EXERCISE SET:
a – Extract the part of the post on festival waste starting with "You know what" and going on through "footprint on lock.".
b – Answer these questions about the post on festival waste:
(i) Before this year, which festival was the only one the writer had attended?
(ii) How much do campers pay per bag of unsorted waste?
(iii) What deposit did patrons pay for a metal or hard plastic bowl with silverware?

DOCUMENT EXTRACT:
Go to Festivals, Leave No Trace
Happy summer zero wasters!
You know what summer means? It’s festival season!!
Living in Southern California, I have my pick of truly amazing festivals like Coachella and Lightning in a Bottle, then there’s also BottleRock and Outsidelands in NorCal. Until this year, I had only ever been to Coachella, but I decided to expand my horizons to a slightly smaller, more low-key festival I’ve heard the most wonderful things about the past few years, Lightning In a Bottle. And boy, am I glad I did!
The Do Lab, the crew that puts on Lightning in a Bottle, has their environmental footprint on lock.
First, at EVERY waste station throughout the entire grounds, there was not only a container for trash, but also for recycling and compost. I’m kicking myself now for not getting a proper photo to share.
Second, when entering the campgrounds, campers are given two trash bags and are told if they pre-sort their waste into trash and recycling, then disposal is free. However, if you fail to pre-sort your waste, and sort it well (they check the contents of all waste bags before you’re allowed to leave) then you have to pay $5 per bag of unsorted waste. They also have the Green Team patrolling the campgrounds Sunday night and all day Monday so festival-goers aren’t tempted to be super rude and just leave their trash at the campsite to avoid any fees.
And third, several, if not all of the food vendors served with either compostable flatware and compostable paper plates/bowls or went completely zero waste by serving meals in a metal/ hard plastic bowl with actual silverware, and had patrons pay a $2 deposit which you got back when your bowl and silverware were returned. I was beyond impressed with the entire waste set-up at this festival. BRAVO DO LAB!

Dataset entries
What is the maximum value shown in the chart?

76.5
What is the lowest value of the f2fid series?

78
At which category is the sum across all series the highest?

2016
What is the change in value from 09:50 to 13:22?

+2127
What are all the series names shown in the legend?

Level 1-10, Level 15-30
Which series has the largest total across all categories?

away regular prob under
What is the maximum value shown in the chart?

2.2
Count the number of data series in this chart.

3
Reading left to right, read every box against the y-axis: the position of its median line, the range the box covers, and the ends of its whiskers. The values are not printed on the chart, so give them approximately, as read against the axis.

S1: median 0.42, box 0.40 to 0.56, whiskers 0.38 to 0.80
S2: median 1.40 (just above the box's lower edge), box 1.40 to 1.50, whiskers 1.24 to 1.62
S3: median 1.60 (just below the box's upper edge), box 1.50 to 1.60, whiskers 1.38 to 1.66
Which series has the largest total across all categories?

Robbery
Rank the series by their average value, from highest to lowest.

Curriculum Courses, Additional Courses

EXERCISE RESPONSES:
a –
You know what summer means? It’s festival season!!
Living in Southern California, I have my pick of truly amazing festivals like Coachella and Lightning in a Bottle, then there’s also BottleRock and Outsidelands in NorCal. Until this year, I had only ever been to Coachella, but I decided to expand my horizons to a slightly smaller, more low-key festival I’ve heard the most wonderful things about the past few years, Lightning In a Bottle. And boy, am I glad I did!
The Do Lab, the crew that puts on Lightning in a Bottle, has their environmental footprint on lock.

b –
(i) Coachella
(ii) $5
(iii) $2